1 bag of dark chocolate coins (they sell them in the kosher section of my grocery. Made by a company that starts with an M that specializes in jewish/kosher foods) - 66 calories. 

next time you are in the store, go look at those really expensive 100 calorie packs of snack food. Take a pen and pencil with you. Usually when it tells you a serving size, it will tell you an approximate number of peices of each item that makes up 100 calories. Don't buy the expensive stuff. Buy a regular size and portion it out yourself if you see anything you like. 

a laughing cow (I like those. They are pricey, so you can use a lower fat cream cheese if you want and just use half an ounce to keep the calories down. much less expensive.) spread inside a 1 oz peice of roast beef lunch meat. 81 calories

If I really want to treat myself, I buy one of those ice cream cones with the chocolate and nuts on it and cut it in half. Can't remember the calorie content on that right now. I remember that I do that on a day when I eat a lot of lower calorie veggies. 

1/2 of a krispy creme donut. 100 calories. (or eat the whole thing and have a salad with just veggies and balsamic vinegar for lunch. You will still have a 300-400 calorie total intake between the 2.  

cherry or grape tomatos - 5 calories each and really tasty. 

a whole cucumber - 45 calories. (I love 'em. Used to eat them straight out of the garden. They were easier to grow where we used to live.) 

Subway 6 in. veggie delight (eat only half as a snack). 115 calories

1/2 c. plain low fat yogurt with 1/2 of an apple or pear. 107 calories. 

OK. HTH,

Cindyc.


----------



## Wolf mom (Mar 8, 2005)

I used to eat a lot of yogurt. I think that helped keep my weight under control. I'm so lactose intollerant now that even those little pills don't help.
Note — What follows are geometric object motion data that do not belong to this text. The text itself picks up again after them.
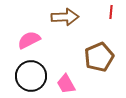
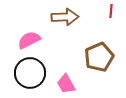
red line: moved 1 px up
black circle: moved 1 px left, 3 px up
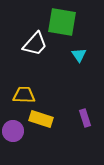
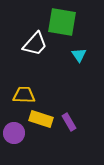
purple rectangle: moved 16 px left, 4 px down; rotated 12 degrees counterclockwise
purple circle: moved 1 px right, 2 px down
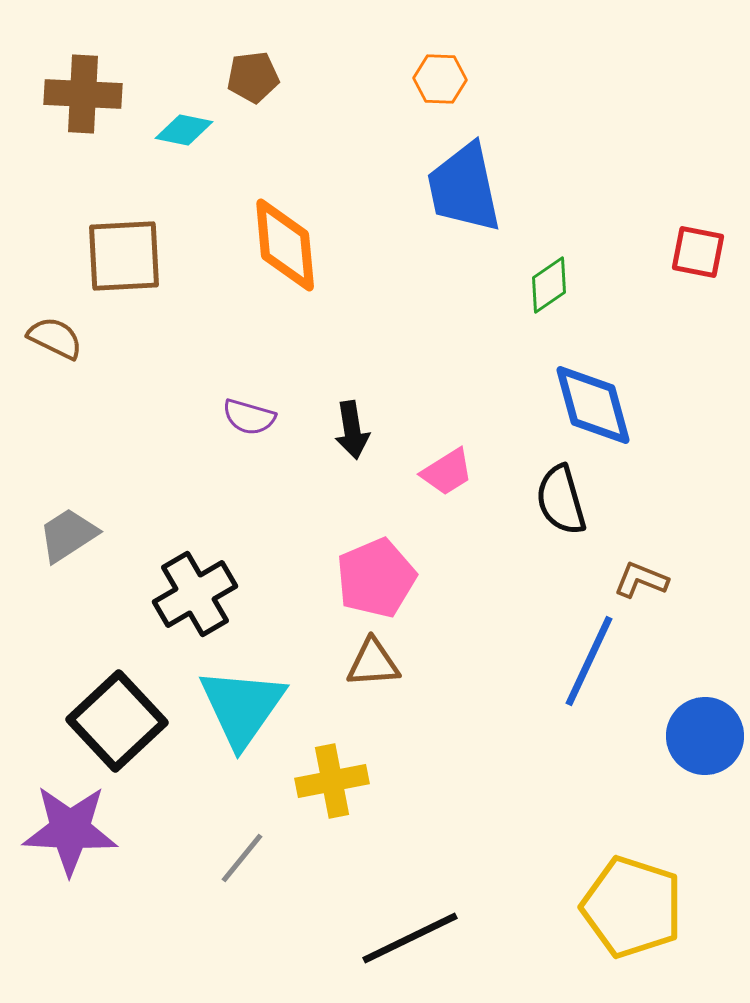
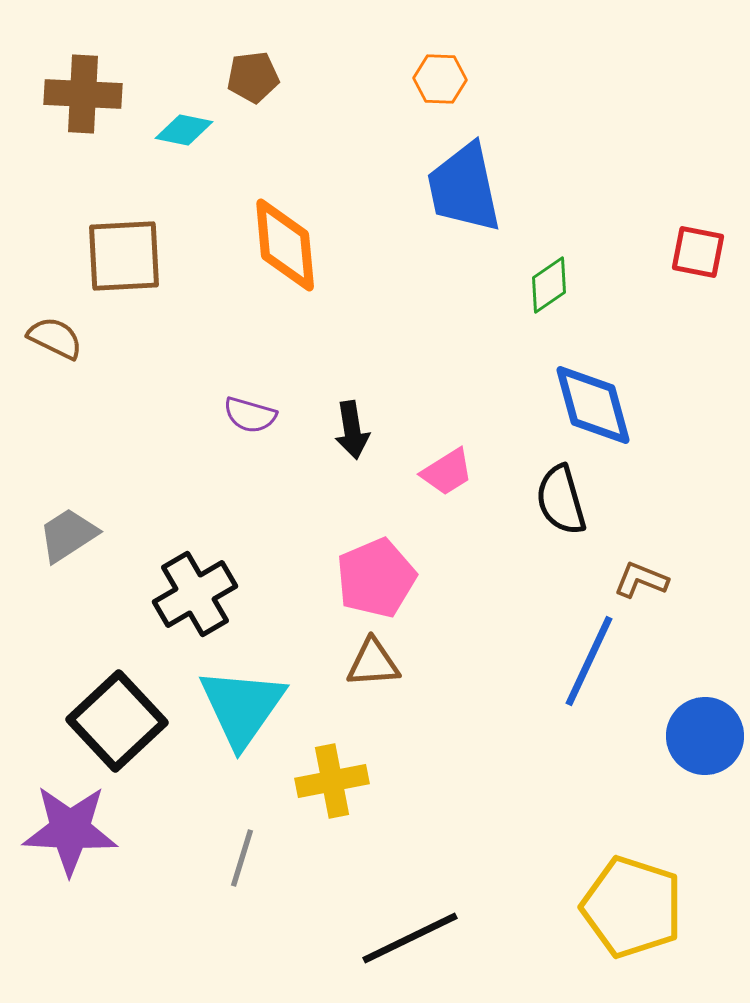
purple semicircle: moved 1 px right, 2 px up
gray line: rotated 22 degrees counterclockwise
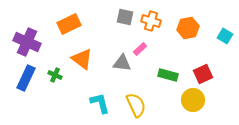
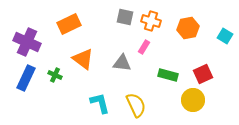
pink rectangle: moved 4 px right, 2 px up; rotated 16 degrees counterclockwise
orange triangle: moved 1 px right
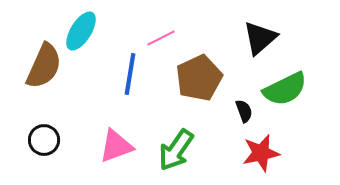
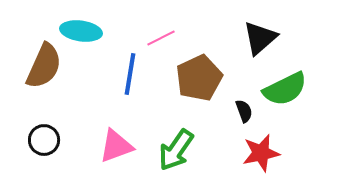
cyan ellipse: rotated 66 degrees clockwise
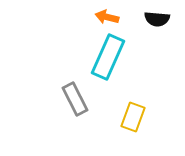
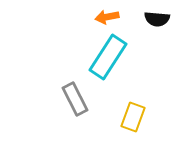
orange arrow: rotated 25 degrees counterclockwise
cyan rectangle: rotated 9 degrees clockwise
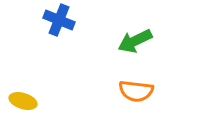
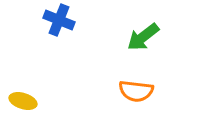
green arrow: moved 8 px right, 4 px up; rotated 12 degrees counterclockwise
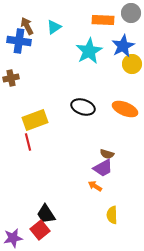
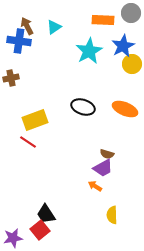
red line: rotated 42 degrees counterclockwise
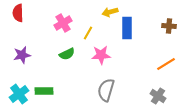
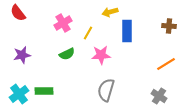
red semicircle: rotated 36 degrees counterclockwise
blue rectangle: moved 3 px down
gray cross: moved 1 px right
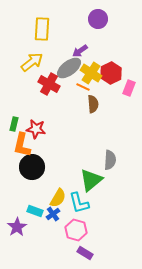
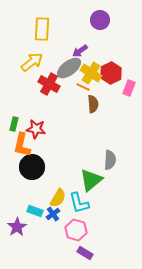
purple circle: moved 2 px right, 1 px down
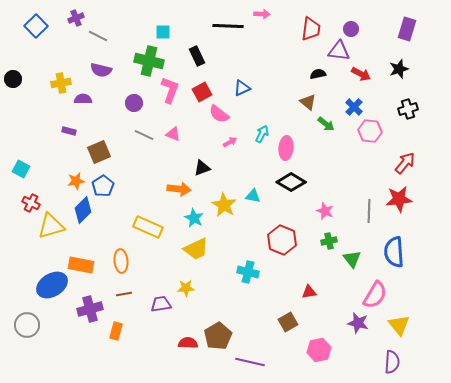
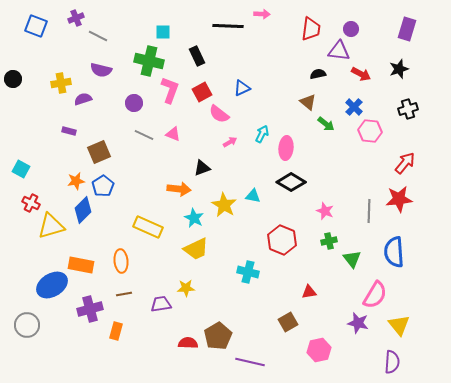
blue square at (36, 26): rotated 25 degrees counterclockwise
purple semicircle at (83, 99): rotated 18 degrees counterclockwise
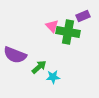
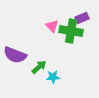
purple rectangle: moved 1 px left, 2 px down
green cross: moved 3 px right, 1 px up
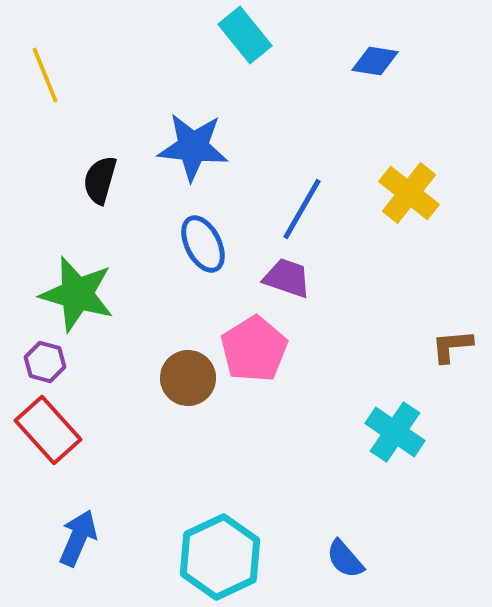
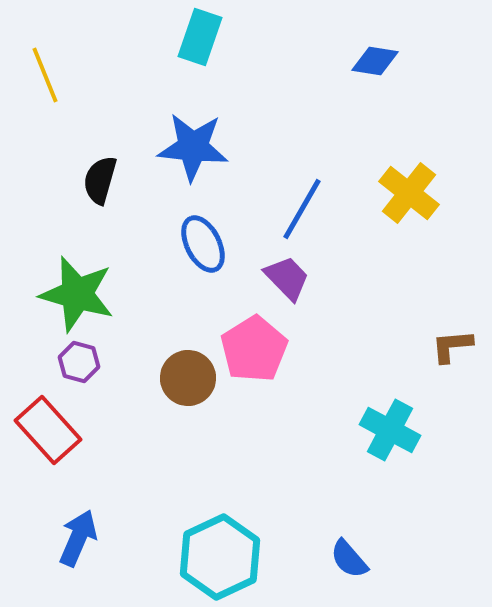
cyan rectangle: moved 45 px left, 2 px down; rotated 58 degrees clockwise
purple trapezoid: rotated 27 degrees clockwise
purple hexagon: moved 34 px right
cyan cross: moved 5 px left, 2 px up; rotated 6 degrees counterclockwise
blue semicircle: moved 4 px right
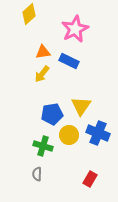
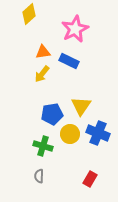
yellow circle: moved 1 px right, 1 px up
gray semicircle: moved 2 px right, 2 px down
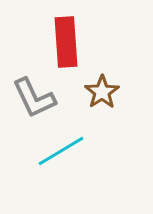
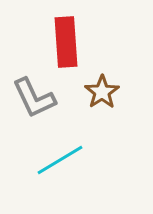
cyan line: moved 1 px left, 9 px down
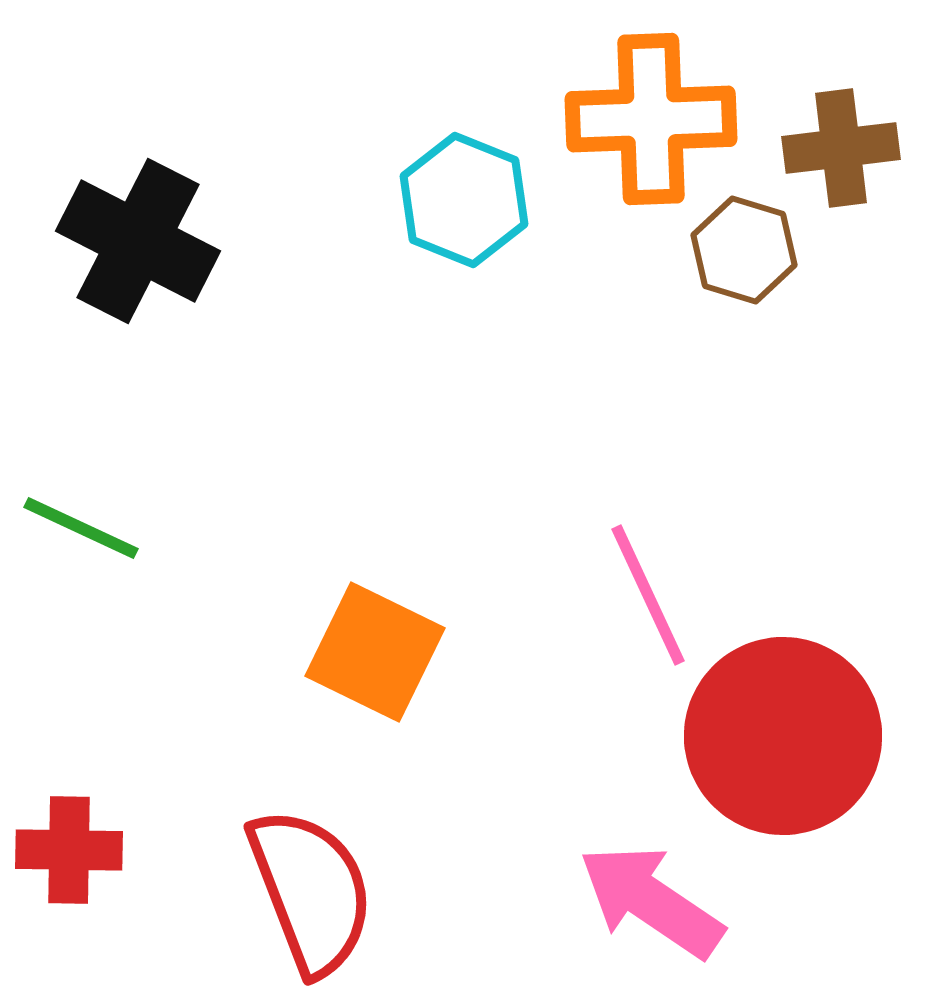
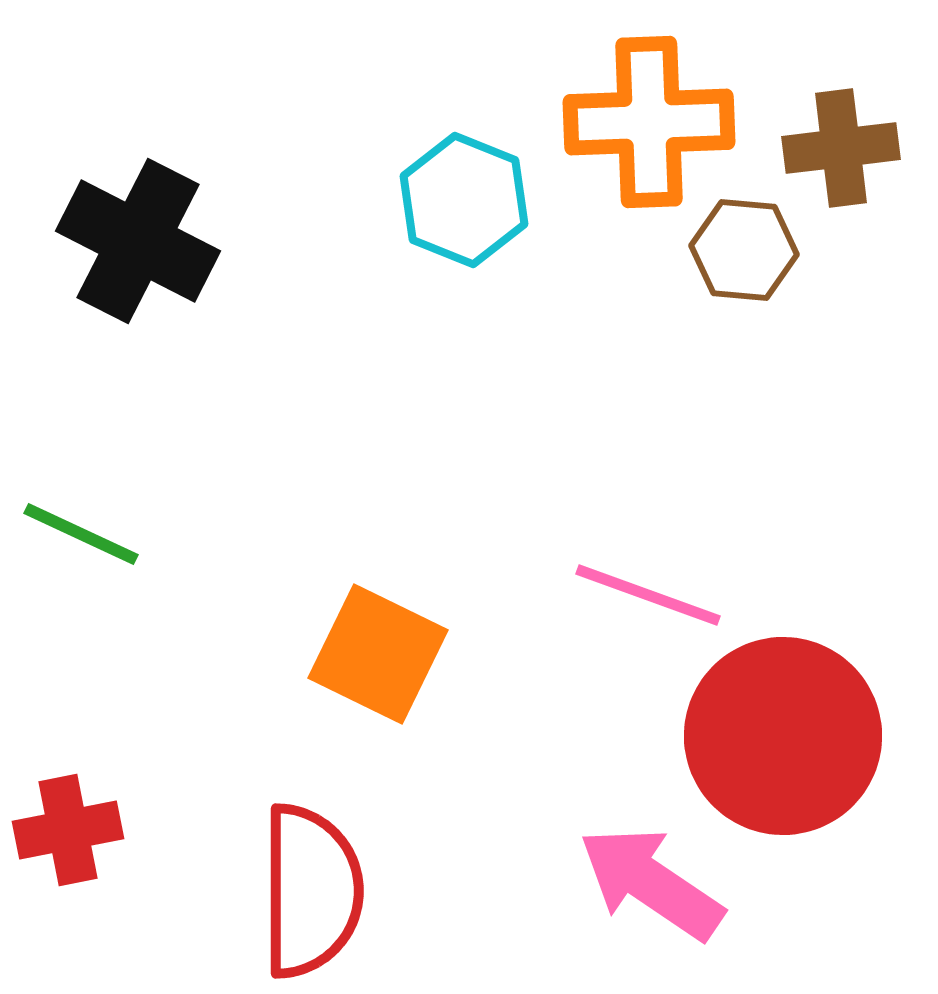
orange cross: moved 2 px left, 3 px down
brown hexagon: rotated 12 degrees counterclockwise
green line: moved 6 px down
pink line: rotated 45 degrees counterclockwise
orange square: moved 3 px right, 2 px down
red cross: moved 1 px left, 20 px up; rotated 12 degrees counterclockwise
red semicircle: rotated 21 degrees clockwise
pink arrow: moved 18 px up
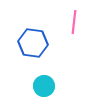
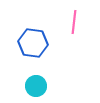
cyan circle: moved 8 px left
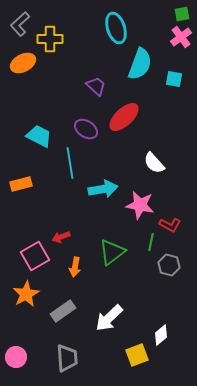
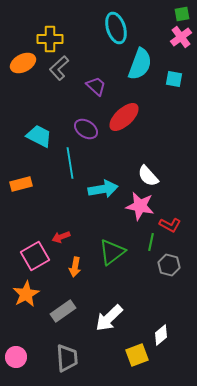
gray L-shape: moved 39 px right, 44 px down
white semicircle: moved 6 px left, 13 px down
pink star: moved 1 px down
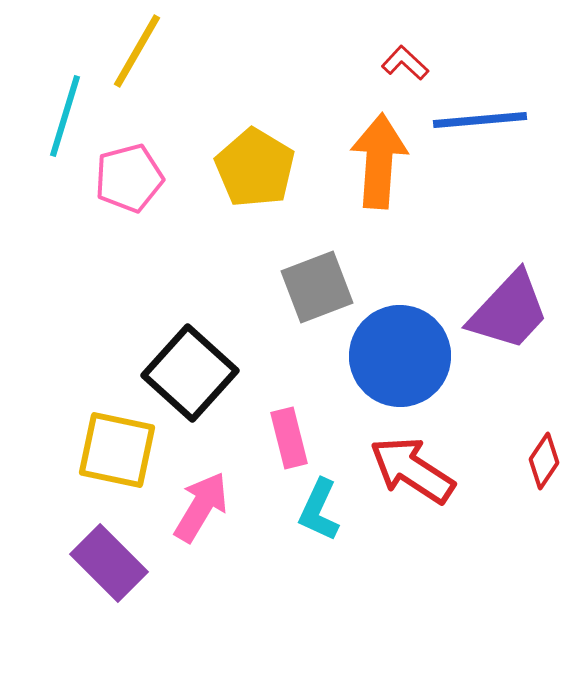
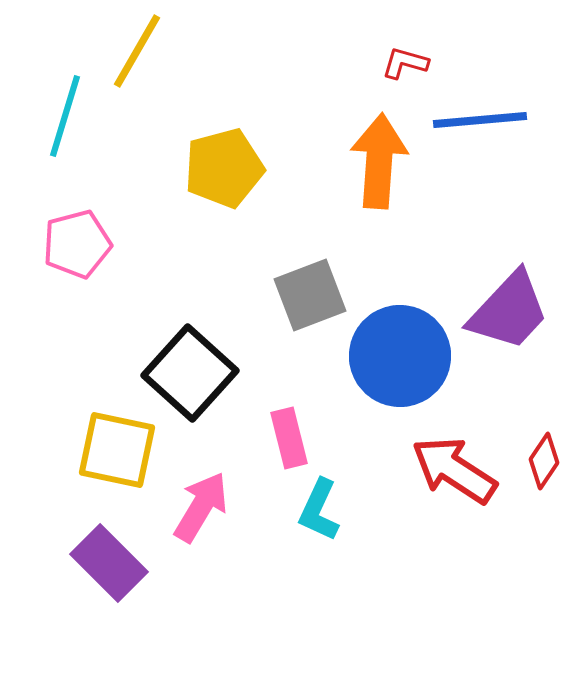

Your suggestions made me see how much of a rut I've gotten into. Thanks.


----------



## Miz Mary (Feb 15, 2003)

..... Im tea and popcorn too !!!! .....um, 
try wasabi peas - they are spicy, crunchy and you'll only want a few !!! 
Jello pudding fat free snack packs are 60 calories .......
celery & carrots sticks....
make bran muffins in mini muffin pans --- 30 cal each ....
salsa !! ..on a few corn chips or crackers .. salsa is LOW in calories !
Lettus wedges dipped in mustard .....
pickles ...
fruit roll ups ..50 calories ( watch out for high sugar content !)


----------



## Murray in ME (May 10, 2002)

cindy-e said:


> a whole cucumber - 45 calories. (I love 'em. Used to eat them straight out of the garden. They were easier to grow where we used to live.)


And that's for a fairly big cucumber (10 ounces). :goodjob: One cup of sliced cucumbers has 12-15 calories. Cucumbers and either dill or mustard pickles are my favorite low calorie snacks. A medium sized dill or sour pickle has about 15 calories.


----------